SUPPLIED MATERIAL
- - - - - - -

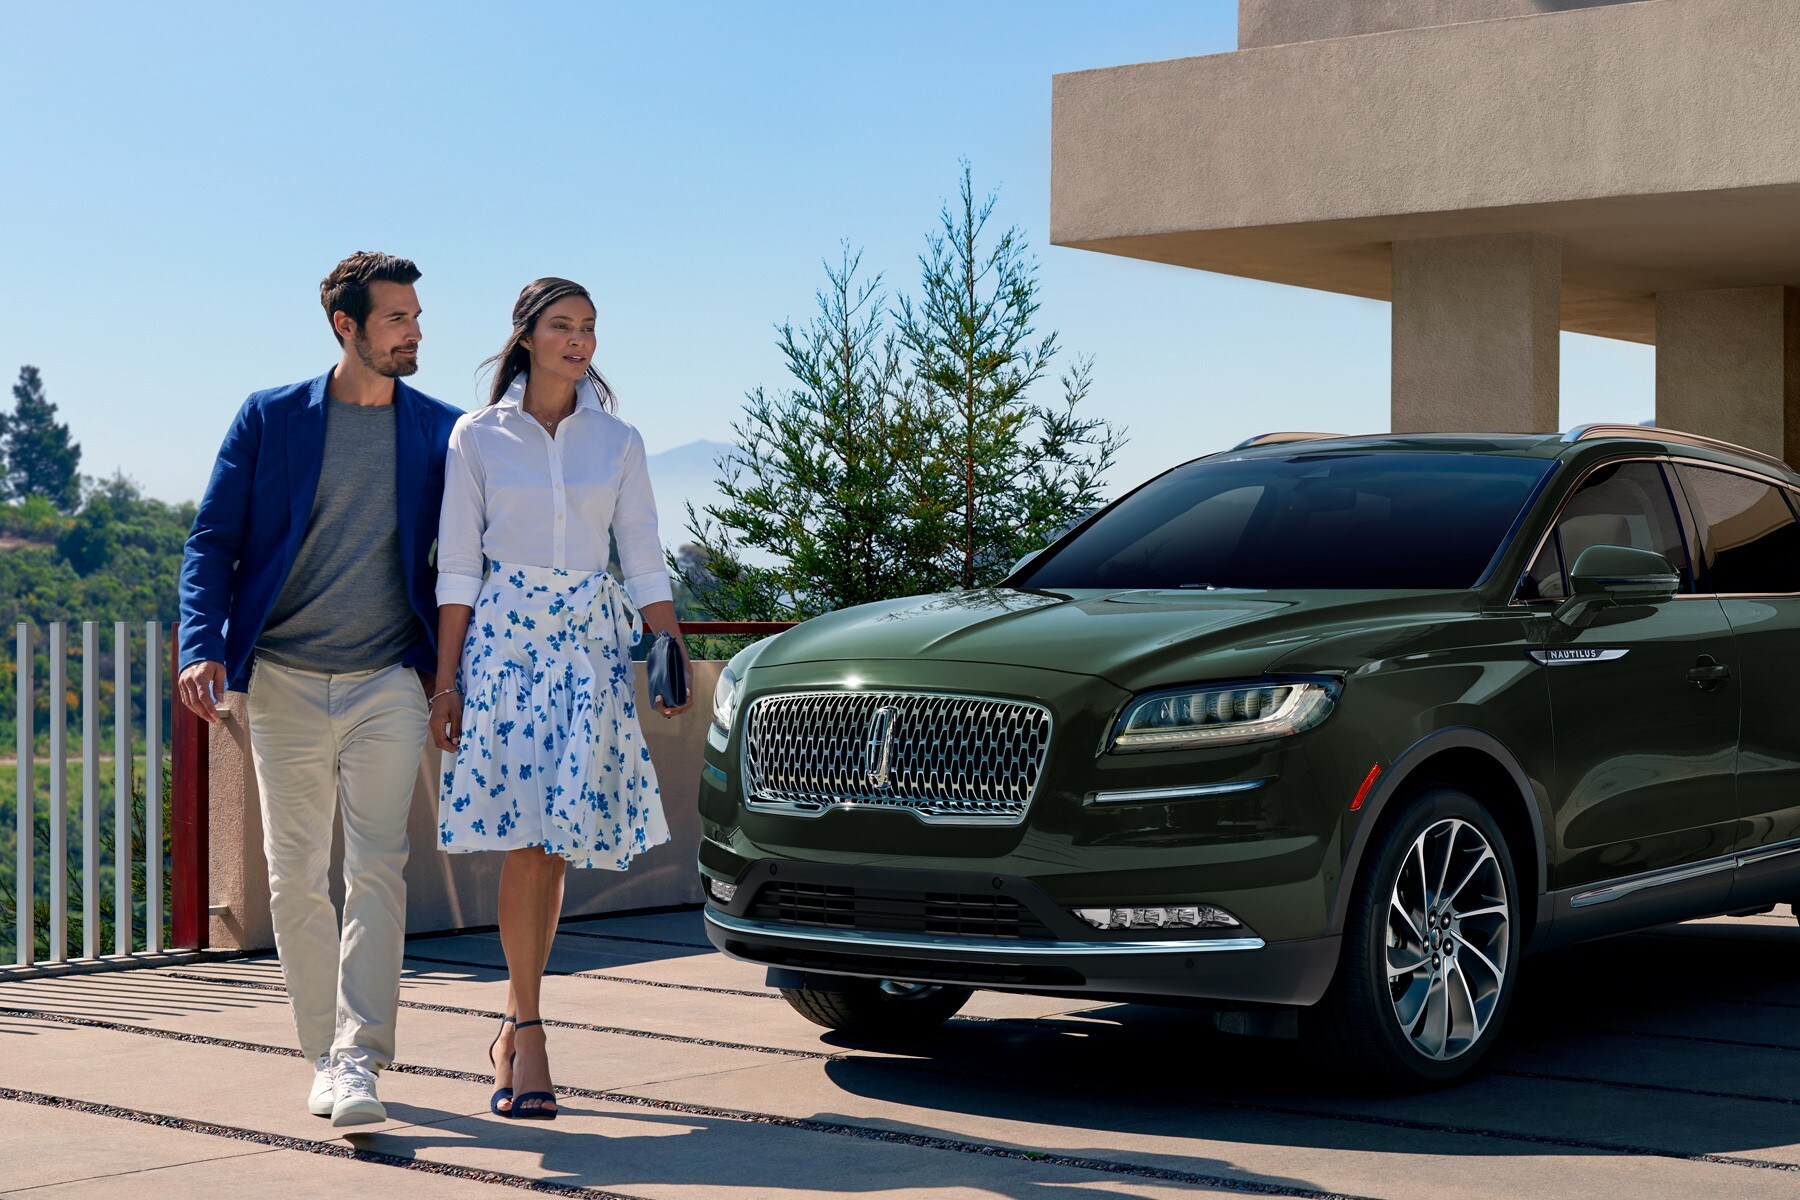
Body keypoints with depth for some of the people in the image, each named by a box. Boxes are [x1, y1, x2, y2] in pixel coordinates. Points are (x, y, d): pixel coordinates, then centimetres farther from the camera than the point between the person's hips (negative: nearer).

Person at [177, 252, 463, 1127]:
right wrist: (201, 646, -11)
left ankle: (359, 1061, -11)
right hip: (285, 680, 1)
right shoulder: (269, 419, 4)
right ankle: (324, 1057, 16)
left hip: (388, 684, -1)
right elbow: (213, 541, 3)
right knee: (295, 878, 5)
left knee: (376, 871, -11)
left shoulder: (441, 432, 6)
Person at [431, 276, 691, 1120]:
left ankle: (514, 1029, 13)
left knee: (554, 837, 0)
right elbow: (457, 568, 2)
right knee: (527, 835, -11)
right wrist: (447, 681, -2)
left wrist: (673, 656, -4)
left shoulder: (618, 442, 10)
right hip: (503, 637, -2)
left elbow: (643, 560, 8)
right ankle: (528, 1032, -5)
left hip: (592, 642, 2)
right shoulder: (478, 438, 4)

- - - - - - -

ABOUT THIS EXERCISE
Omit all pictures and repeat the rest of the records verbatim.

EXPECTED OUTPUT
Body keypoints with depth for some of the people in the image, each named by a box. Boxes are [x1, y1, x2, y2] in pixel coordinates. Points are (x, y, d): pixel coordinates, then centimetres farther from the camera than the point between the person's hips (negative: nearer).

Person at [177, 252, 463, 1127]:
right wrist: (201, 646, -11)
left ankle: (359, 1061, -11)
right hip: (285, 680, 1)
right shoulder: (269, 419, 4)
right ankle: (324, 1057, 16)
left hip: (388, 684, -1)
right elbow: (213, 541, 3)
right knee: (295, 878, 5)
left knee: (376, 871, -11)
left shoulder: (441, 432, 6)
Person at [431, 276, 691, 1120]:
left ankle: (514, 1029, 13)
left knee: (554, 837, 0)
right elbow: (457, 568, 2)
right knee: (527, 835, -11)
right wrist: (447, 681, -2)
left wrist: (673, 656, -4)
left shoulder: (618, 442, 10)
right hip: (503, 637, -2)
left elbow: (643, 560, 8)
right ankle: (528, 1032, -5)
left hip: (592, 642, 2)
right shoulder: (478, 438, 4)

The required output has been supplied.